In the wake of the death threats and rioting that ensued as a result of last week's university lecture by Pope Benedict XVI, there has been quite a bit of good blog writing on the subjects of Islam, Christianity, and holy war.
Blogging at Brutally Honest, Tim Chesterton penned a good explanation of the pacifist tradition within Christianity. I think it's pretty accurate. This appears to be the first in a series of posts that will discuss non-violent and violent responses to evil, so mark this blog and check out the rest of the series.
Bryan Preston wrote a lengthy piece attempting to explain some fundamental differences between Christianity and Islam by citing the orthodox Christian belief that Christ's teachings and his death on the cross abrogated the ceremonial and judicial aspects of Mosaic law, specifically the instructions for those who commit certain kinds of sins to be punished by death, and the divine authorization of warfare against earthly enemies.
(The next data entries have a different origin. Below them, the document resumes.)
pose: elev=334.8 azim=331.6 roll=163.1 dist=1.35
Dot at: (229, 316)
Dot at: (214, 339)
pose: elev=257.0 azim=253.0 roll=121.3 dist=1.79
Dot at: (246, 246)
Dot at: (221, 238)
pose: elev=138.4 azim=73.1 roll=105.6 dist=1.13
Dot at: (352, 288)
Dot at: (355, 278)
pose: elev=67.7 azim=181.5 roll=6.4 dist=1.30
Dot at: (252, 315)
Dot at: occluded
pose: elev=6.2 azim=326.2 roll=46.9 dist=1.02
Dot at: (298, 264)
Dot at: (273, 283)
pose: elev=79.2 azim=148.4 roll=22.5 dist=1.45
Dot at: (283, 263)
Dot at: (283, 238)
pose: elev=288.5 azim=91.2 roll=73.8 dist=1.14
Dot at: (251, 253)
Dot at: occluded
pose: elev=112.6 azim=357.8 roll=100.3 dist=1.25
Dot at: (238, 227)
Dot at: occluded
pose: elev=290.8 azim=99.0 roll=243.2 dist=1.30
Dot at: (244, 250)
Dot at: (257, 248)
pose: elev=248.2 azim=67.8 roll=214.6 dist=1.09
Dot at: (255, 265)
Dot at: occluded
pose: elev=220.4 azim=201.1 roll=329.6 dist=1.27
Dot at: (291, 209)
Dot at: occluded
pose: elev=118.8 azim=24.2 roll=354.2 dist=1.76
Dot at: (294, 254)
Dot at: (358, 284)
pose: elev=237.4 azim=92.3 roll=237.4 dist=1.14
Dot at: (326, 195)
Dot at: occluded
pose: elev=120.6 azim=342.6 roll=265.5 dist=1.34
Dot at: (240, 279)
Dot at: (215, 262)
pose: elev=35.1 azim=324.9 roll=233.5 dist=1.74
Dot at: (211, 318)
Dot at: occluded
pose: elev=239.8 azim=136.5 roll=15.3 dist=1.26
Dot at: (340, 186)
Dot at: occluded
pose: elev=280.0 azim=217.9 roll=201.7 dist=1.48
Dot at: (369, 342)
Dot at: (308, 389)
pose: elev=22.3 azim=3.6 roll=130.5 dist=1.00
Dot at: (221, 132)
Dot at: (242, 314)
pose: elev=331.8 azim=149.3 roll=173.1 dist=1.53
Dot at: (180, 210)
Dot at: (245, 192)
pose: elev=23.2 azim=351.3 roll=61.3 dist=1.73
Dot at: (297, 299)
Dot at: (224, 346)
We still keep the Torah in our canon of scripture because it is fundamental to our understanding of the nature of God's relationship with man, but the Mosaic law is no longer the focal point of Christianity:
By contrast, the Islamic Suras quoted by Robert Spencer and others that promote violence by Muslims against non-Muslims come from the second half of the Koran. They have not been abrogated by later scripture, because there is no later scripture. Spencer’s argument is that if any Koranic verses have abrogated any others, then the weight has to be given to the later verses–and they’re the violent ones. But if you don’t understand the principle of abrogation or the fact that not all scriptures hold equal weight in any faith, and it’s clear those who don’t hold to any faith at all probably don’t since they keep quoting Old Testament civil Law to slam Christians, then you’re ill-equipped to make the distinctions that mark Leviticus less authoritative on behavior than the Gospels for the Christian, and earlier verses less authoritative than later ones for the Muslim. The position of the violent Suras in the Koran is both a fact and a problem, one Spencer attempts to engage on its own terms, and one secularists consistently misunderstand because they don’t understand how a given text relates to a given faith and to other texts within that faith.
I am not versed enough in the Koran to make judgements as to whether or not the violence and warfare endorsed by the teachers of radical Islam indeed stems from a general understanding of the Koran shared by average Muslims. But Preston's piece seems to outline a reasonable argument as to why this could be so. In response, Robert Spencer himself added more to Preston's piece by explaining many of his points in detail.
I was additionally reminded of some comments made many months ago by Fr. Joseph Fessio, a student of Pope Benedict XVI and a Roman Catholic scholar. Fr. Fession was relaying the Pope's eloquent explanation of the Christian understanding of the divine inspiration of the Bible, versus Islam's understanding that the Koran reflects the actual words of Allah:
[H]e said in the Islamic tradition, God has given His word to Mohammed, but it’s an eternal word. It’s not Mohammed’s word. It’s there for eternity the way it is. There’s no possibility of adapting it or interpreting it, whereas in Christianity, and Judaism, the dynamism’s completely different, that God has worked through His creatures. And so, it is not just the word of God, it’s the word of Isaiah, not just the word of God, but the word of Mark. He’s used His human creatures, and inspired them to speak His word to the world, and therefore by establishing a Church in which he gives authority to His followers to carry on the tradition and interpret it, there’s an inner logic to the Christian Bible, which permits it and requires it to be adapted and applied to new situations ... But Islam is stuck. It’s stuck with a text that cannot be adapted, or even be interpreted properly.
The Protestant Reformation and subsequent schools of Christian theology sufficiently purged mainstream Christianity of any authoritative teaching that sought to justify the use of warfare or torture or other violent means as a Biblically sound method of spreading the Gospel of Jesus Christ. The Crusades were over by the beginning of the 14th century. The last heresy trials conducted by the Roman Catholic church that were facilitated through the royal house of Spain took place two hundred years ago. And since that time, the Christian church has voluntarily recused itself from its traditional role as an overseer of Western governments.
Until the current situation within the Muslim ummah changes, there can be no Muslim Reformation.